We will build our bagging model on the tips dataset from scikit-learn. The hidden code cell below loads that data and does a train-test split.

## Load data
tips = sns.load_dataset('tips')
X = np.array(tips.drop(columns = 'tip'))
y = np.array(tips['tip'])

## Train-test split
np.random.seed(1)
test_frac = 0.25
test_size = int(len(y)*test_frac)
test_idxs = np.random.choice(np.arange(len(y)), test_size, replace = False)
X_train = np.delete(X, test_idxs, 0)
y_train = np.delete(y, test_idxs, 0)
X_test = X[test_idxs]
y_test = y[test_idxs]

Now we can get right into the bagging class. To fit the Bagger object, we provide training data, the number of bootstraps (B), and size regulation parameters for the decision trees. The object then takes B bootstraps of the data, each time fitting a decision tree regressor.

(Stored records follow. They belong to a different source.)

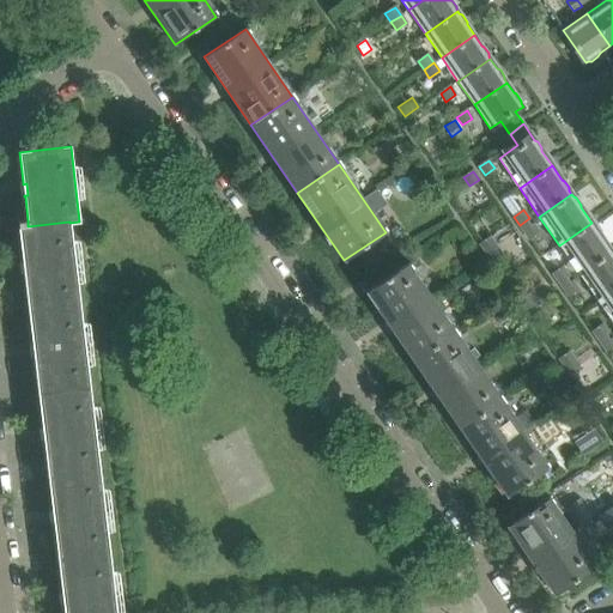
[(23,262),(22,262),(23,263),(25,262),(28,274),(24,274),(24,277),(29,310),(79,304),(70,223),(70,222),(28,226),(28,220),(18,222),(23,262)]
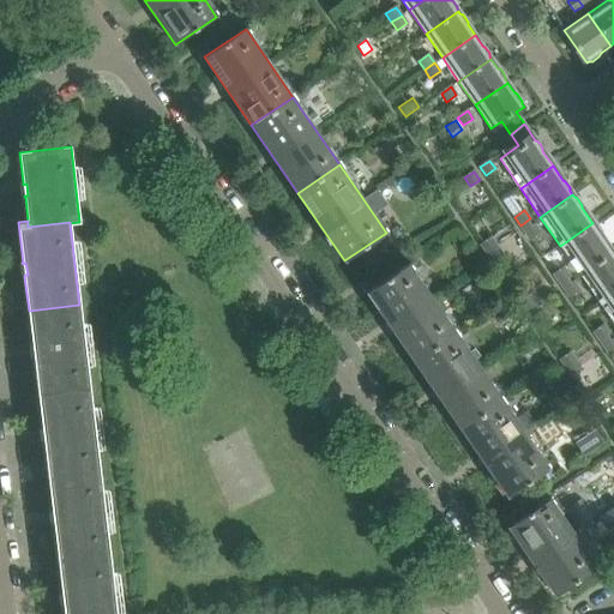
[(560,246),(579,275),(612,252),(609,248),(609,245),(606,239),(602,238),(593,223),(560,246)]
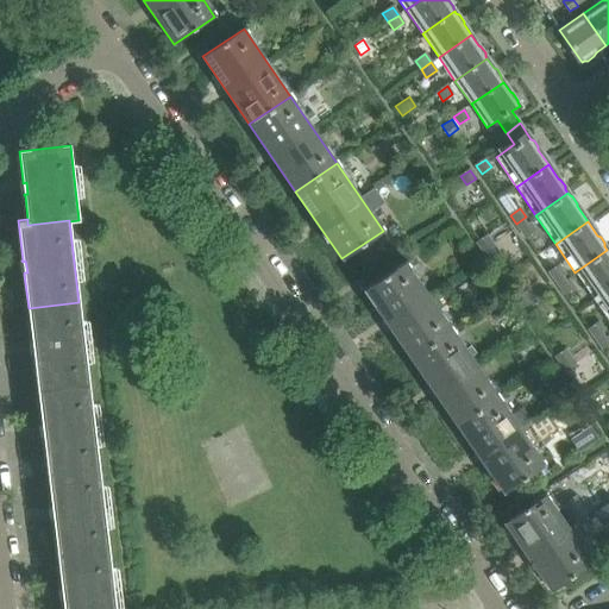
[(531,223),(520,230),(526,238),(535,231),(531,223)]
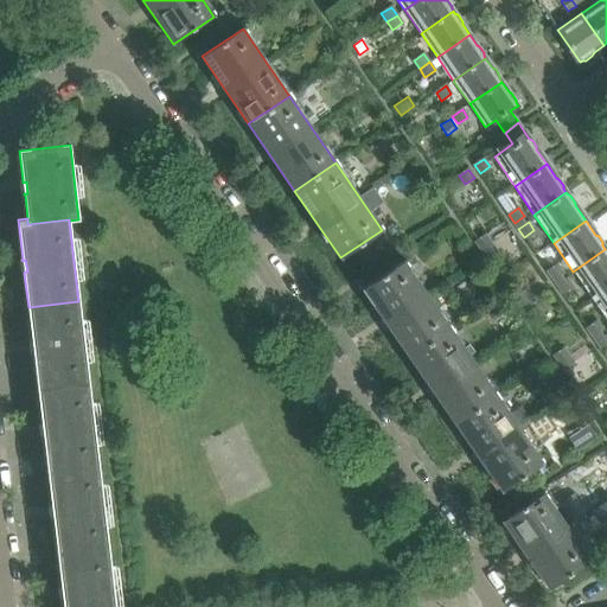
[(475,242),(481,250),(491,243),(486,236),(475,242)]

To form predictions with the Bagger object, we simply run test observations through each bootstrapped tree and average the fitted values.

class Bagger:
    
    def fit(self, X_train, y_train, B, max_depth = 100, min_size = 2, seed = None):
        
        self.X_train = X_train
        self.N, self.D = X_train.shape
        self.y_train = y_train
        self.B = B
        self.seed = seed
        self.trees = []
        
        np.random.seed(seed)
        for b in range(self.B):
            
            sample = np.random.choice(np.arange(self.N), size = self.N, replace = True)
            X_train_b = X_train[sample]
            y_train_b = y_train[sample]
            
            tree = rt.DecisionTreeRegressor()
            tree.fit(X_train_b, y_train_b, max_depth = max_depth, min_size = min_size)
            self.trees.append(tree)
            
        
    def predict(self, X_test):
        
        y_test_hats = np.empty((len(self.trees), len(X_test)))
        for i, tree in enumerate(self.trees):
            y_test_hats[i] = tree.predict(X_test)
        
        return y_test_hats.mean(0)
        

We can now fit the bagging model and display the observed versus fitted values.

## Build model
bagger = Bagger()
bagger.fit(X_train, y_train, B = 30, max_depth = 20, min_size = 5, seed = 123)
y_test_hat = bagger.predict(X_test)

## Plot
fig, ax = plt.subplots(figsize = (7, 5))
sns.scatterplot(y_test, y_test_hat)
ax.set(xlabel = r'$y$', ylabel = r'$\hat{y}$', title = r'Observed vs. Fitted Values for Bagging')
sns.despine()
../../../_images/bagging_8_0.png